By Sean Buckley
EPB, the Chattanooga, Tenn.-based service provider known for its 1 Gbps service, and its supporters have decided to put on mothballs a new bill that would enable municipal broadband operators to expand outside of their service areas.
If the “Broadband Infrastructure for Regional Economic Development Act of 2011” bill had gone through, municipal-run broadband providers like EPB would have been able to extend service up to 30 miles outside their service areas. One of EPB’s motivating factors to have the bill was to bring service to Bradley County, where Amazon.com is building a second distribution center.

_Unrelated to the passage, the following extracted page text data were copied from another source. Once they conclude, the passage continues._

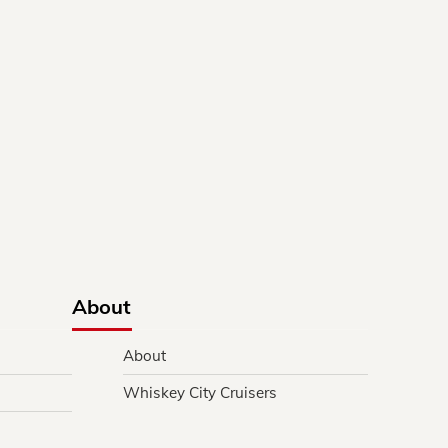
About
About
Whiskey City Cruisers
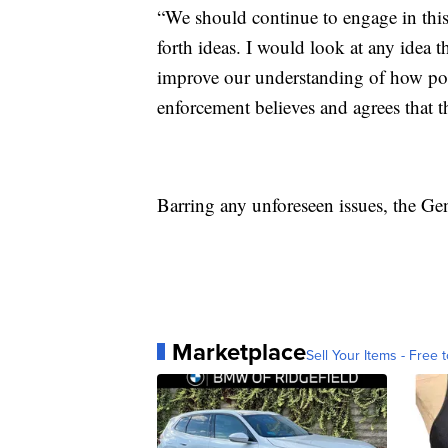
“We should continue to engage in this
forth ideas. I would look at any idea th
improve our understanding of how polic
enforcement believes and agrees that th
Barring any unforeseen issues, the Ge
Marketplace
Sell Your Items - Free t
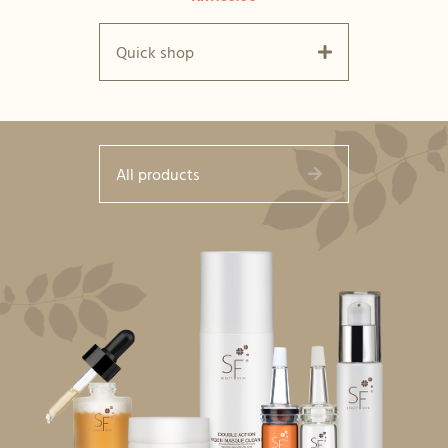
Quick shop
All products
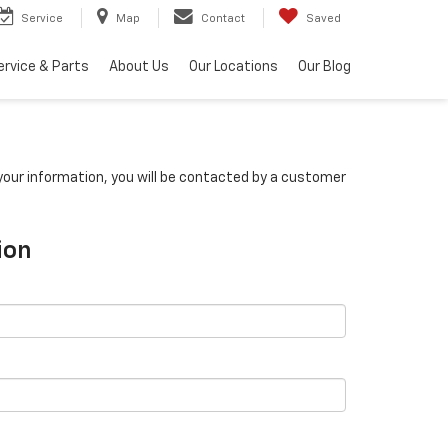
Service
Map
Contact
Saved
ervice & Parts
About Us
Our Locations
Our Blog
our information, you will be contacted by a customer
ion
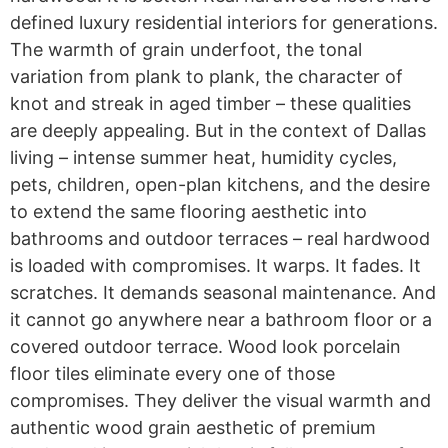
defined luxury residential interiors for generations.
The warmth of grain underfoot, the tonal
variation from plank to plank, the character of
knot and streak in aged timber – these qualities
are deeply appealing. But in the context of Dallas
living – intense summer heat, humidity cycles,
pets, children, open-plan kitchens, and the desire
to extend the same flooring aesthetic into
bathrooms and outdoor terraces – real hardwood
is loaded with compromises. It warps. It fades. It
scratches. It demands seasonal maintenance. And
it cannot go anywhere near a bathroom floor or a
covered outdoor terrace. Wood look porcelain
floor tiles eliminate every one of those
compromises. They deliver the visual warmth and
authentic wood grain aesthetic of premium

House Majority Leader Gerald McCormick, R-Chattanooga, the bill’s main sponsor, moved to take the bill “off notice” following a strong lobbying effort by both AT&T (NYSE: T) and their sometimes necessary ally, the cable industry.
Harold DePriest, EPB President and CEO, said that they “would like to see the bill pass, but I think Gerald was dealing with the reality of the difficulty of moving the bill through the committee at this point in time,” he said Friday, adding that “We will be back.”
As seen in other states, municipal broadband in Tennessee has been a divisive issue.
While Depriest said they have seen greater job creation since EPB’s Fiber to the X network was built, critics like Rep. Curry Todd, R-Collierville, said municipal cable providers “are losing tremendous amounts of money” that is “coming out of the taxpayers’ pocket.”